The road to recovery is anticipated to be a long one

Vishnu Beri

After over a year of abject gloom, indicators that the U.S. economy is on the road to recovery are clearly visible.

Job data for March 2021 is one endorsement that the country is back on the growth track. The Labour Department’s report reveals that the unemployment rate in the U.S. has dipped to 6%, and 9,16,000 jobs have been added during the month.

Factors triggering this revival include the widespread distribution of coronavirus vaccinations across the country, the Federal Reserve’s near-zero interest rates and President Joe Biden’s stimulus packages.

Stimulus plan

As per data from the Organization for Economic Cooperation and Development (OECD), President Biden’s $1.9 trillion American Rescue Plan and the $900 billion stimulus bill passed in December 2020 are expected to increase the global economy’s growth rate in 2021 by 1.5%.

Speaking about the plan, Laurence Boone, Chief Economist, OECD said, “This will not only benefit the U.S. economy, but it will also fuel global growth.” He went on to say that by the end of 2022, global output will be greater by $3 trillion owing to increased U.S. spending.

The impact of the rescue plan is expected to be felt in countries such as Australia, South Korea, the United Kingdom, India and Canada.

Trading dynamics

Going forward, there is expected to be a substantial increase in demand – both domestic and overseas – for U.S. goods and services, according to Oxford Economics.
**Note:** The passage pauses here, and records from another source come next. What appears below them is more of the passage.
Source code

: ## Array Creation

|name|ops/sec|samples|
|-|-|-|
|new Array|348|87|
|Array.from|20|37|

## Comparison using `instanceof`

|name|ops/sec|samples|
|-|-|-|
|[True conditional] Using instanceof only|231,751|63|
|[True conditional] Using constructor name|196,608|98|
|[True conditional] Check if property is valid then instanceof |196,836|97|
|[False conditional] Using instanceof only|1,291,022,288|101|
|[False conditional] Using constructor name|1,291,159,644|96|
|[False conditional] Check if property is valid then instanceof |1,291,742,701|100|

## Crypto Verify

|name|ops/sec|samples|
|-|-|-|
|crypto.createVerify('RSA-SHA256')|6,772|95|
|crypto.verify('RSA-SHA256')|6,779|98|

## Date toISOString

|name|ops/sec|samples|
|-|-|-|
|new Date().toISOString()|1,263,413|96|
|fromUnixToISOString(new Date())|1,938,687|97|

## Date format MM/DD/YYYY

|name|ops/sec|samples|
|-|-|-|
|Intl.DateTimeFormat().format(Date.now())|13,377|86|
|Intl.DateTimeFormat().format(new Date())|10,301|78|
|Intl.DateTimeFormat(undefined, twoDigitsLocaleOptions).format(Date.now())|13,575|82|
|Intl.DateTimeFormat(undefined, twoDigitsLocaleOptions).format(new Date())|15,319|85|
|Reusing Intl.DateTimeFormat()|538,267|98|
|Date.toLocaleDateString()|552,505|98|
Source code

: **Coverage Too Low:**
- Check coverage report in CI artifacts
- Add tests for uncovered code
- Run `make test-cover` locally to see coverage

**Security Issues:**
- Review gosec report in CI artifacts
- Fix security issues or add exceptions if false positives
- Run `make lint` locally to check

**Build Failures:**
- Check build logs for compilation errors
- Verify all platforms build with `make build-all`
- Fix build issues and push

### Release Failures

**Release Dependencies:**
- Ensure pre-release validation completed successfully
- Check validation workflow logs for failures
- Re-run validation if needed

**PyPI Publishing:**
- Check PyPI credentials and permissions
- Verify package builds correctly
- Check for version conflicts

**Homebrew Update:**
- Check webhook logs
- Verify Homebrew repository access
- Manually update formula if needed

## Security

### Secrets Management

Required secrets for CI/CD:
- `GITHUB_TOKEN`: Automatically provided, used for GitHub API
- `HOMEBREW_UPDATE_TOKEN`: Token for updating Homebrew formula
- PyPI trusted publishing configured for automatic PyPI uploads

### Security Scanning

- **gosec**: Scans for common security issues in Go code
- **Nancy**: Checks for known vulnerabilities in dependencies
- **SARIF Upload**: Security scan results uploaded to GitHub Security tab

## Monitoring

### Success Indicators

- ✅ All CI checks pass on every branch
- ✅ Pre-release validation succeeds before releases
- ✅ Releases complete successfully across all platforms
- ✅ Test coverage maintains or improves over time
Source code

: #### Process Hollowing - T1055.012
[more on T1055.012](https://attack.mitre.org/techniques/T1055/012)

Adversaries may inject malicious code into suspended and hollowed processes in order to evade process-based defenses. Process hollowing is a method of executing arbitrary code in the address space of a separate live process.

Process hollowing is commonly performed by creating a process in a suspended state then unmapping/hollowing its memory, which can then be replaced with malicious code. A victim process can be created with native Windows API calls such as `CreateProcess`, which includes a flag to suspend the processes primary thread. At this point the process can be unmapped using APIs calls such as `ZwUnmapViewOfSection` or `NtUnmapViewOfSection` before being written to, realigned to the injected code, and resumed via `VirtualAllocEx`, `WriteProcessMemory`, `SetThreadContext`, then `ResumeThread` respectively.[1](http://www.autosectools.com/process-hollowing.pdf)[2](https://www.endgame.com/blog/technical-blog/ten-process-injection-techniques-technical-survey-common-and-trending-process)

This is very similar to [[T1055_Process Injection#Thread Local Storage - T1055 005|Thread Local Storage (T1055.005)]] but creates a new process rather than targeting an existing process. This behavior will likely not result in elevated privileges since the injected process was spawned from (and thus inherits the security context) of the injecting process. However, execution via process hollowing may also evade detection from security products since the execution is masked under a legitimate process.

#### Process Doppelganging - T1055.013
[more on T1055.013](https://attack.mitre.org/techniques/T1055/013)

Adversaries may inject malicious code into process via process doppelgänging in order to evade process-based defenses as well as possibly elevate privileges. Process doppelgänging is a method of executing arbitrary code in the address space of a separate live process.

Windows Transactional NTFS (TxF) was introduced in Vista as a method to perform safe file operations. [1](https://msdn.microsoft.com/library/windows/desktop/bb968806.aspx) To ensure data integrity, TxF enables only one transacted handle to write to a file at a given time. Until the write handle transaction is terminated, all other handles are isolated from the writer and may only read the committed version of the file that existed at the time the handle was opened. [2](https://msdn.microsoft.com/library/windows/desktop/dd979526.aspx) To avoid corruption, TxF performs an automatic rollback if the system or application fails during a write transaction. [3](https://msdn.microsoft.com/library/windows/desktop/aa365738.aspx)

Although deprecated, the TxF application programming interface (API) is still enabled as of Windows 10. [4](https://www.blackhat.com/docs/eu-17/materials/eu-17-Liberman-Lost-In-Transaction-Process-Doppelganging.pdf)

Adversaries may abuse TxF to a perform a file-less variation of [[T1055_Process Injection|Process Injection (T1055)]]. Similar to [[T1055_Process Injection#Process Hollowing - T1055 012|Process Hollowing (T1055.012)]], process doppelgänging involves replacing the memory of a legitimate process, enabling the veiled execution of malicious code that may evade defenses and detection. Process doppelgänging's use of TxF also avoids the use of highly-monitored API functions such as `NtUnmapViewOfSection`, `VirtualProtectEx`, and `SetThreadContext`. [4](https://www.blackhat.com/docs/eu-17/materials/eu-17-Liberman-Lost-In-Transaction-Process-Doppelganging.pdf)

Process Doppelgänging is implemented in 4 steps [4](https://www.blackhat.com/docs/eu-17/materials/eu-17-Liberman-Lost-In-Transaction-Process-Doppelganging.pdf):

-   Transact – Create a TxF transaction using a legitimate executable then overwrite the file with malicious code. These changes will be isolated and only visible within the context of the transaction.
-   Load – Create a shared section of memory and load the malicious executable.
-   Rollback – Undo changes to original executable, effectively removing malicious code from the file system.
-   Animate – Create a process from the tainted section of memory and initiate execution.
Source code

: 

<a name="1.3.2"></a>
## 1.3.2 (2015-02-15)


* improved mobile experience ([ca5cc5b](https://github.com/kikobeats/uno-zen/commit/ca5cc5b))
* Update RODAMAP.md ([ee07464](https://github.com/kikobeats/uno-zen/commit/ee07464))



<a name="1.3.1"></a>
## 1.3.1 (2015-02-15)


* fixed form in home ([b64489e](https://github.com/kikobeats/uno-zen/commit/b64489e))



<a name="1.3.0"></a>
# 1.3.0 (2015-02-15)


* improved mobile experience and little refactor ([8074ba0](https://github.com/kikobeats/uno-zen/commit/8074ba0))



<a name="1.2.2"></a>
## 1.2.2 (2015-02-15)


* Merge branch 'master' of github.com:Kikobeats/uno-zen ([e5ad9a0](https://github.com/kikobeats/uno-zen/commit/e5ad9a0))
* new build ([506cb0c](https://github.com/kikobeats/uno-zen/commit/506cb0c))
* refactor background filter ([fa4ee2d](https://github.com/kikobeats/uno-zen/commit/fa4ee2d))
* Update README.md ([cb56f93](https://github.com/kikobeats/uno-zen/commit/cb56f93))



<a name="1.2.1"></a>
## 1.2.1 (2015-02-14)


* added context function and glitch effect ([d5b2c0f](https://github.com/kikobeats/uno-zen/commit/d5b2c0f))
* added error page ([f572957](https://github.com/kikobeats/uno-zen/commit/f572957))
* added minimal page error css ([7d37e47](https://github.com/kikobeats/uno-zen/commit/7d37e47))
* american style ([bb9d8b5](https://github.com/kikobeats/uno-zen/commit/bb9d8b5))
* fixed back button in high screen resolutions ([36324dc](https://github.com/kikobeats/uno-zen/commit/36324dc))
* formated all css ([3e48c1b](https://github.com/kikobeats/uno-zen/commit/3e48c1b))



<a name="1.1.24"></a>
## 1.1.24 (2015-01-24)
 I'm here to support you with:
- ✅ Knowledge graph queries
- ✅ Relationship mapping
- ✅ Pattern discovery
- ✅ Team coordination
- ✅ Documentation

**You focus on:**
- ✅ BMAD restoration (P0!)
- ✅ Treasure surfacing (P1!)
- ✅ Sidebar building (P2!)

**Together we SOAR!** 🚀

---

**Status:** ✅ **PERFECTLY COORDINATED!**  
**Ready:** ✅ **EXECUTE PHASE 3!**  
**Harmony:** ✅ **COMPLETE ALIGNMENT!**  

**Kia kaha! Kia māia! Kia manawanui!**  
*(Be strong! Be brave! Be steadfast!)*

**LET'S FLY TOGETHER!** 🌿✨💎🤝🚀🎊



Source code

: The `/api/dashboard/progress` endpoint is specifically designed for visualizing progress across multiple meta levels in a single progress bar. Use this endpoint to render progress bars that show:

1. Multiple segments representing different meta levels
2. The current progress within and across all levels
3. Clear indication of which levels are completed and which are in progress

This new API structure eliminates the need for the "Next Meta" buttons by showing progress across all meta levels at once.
This is expected to makes the U.S. the single-largest contributor to global growth, a spot last held by the country in the year 2005.

In its World Economic Review (W.E.R) for April 2021, the International Monetary Fund highlights that similar parameters will spur growth. It reads, “Global growth is projected at 6% in 2021, moderating to 4.4% in 2022. The projections for 2021 and 2022 are stronger than in the October 2020 World Economic Outlook (WEO). The upward revision reflects additional fiscal support in a few large economies, the anticipated vaccine-powered recovery in the second half of 2021, and continued adaptation of economic activity to subdued mobility.”

Some roadblocks

However, the road to recovery is expected to be a long one, and the aftershocks of the pandemic are still very visible.

For one, despite an increase in the number of jobs, the long-term unemployment number is steadily increasing. Data from the Bureau of Labor Statistics reveals that 43.4% of those unemployed in the U.S. – more than 4 million Americans – were jobless for six or more months in March, close to the 45.5% figure during the period following the Great Recession.

Another factor to be considered is that China is expected to grow at a faster annual rate than the U.S. However, the advantage of size will help the U.S. contribute more to global growth than China, according to Oxford Economics.

Economists such as Lawrence Summers have blatantly voiced their disapproval of President Joe Biden’s $1.9 trillion American Rescue Plan, saying that the government is inviting an inflationary price spiral. Summers cautioned that there was a one-third chance that inflation would accelerate over the coming years, and that the U.S. is facing the possibility of dealing with stagflation, or economic stagnation.

Despite these glitches, the outlook for the U.S. economy remains largely positive. The OECD recently said the country’s economy is forecast to grow by 6.5% this year and 4% the following year. Though this may not indicate an early return to pre-crisis levels, it does point to an unusually strong economic rebound that is expected to gain steam going forward.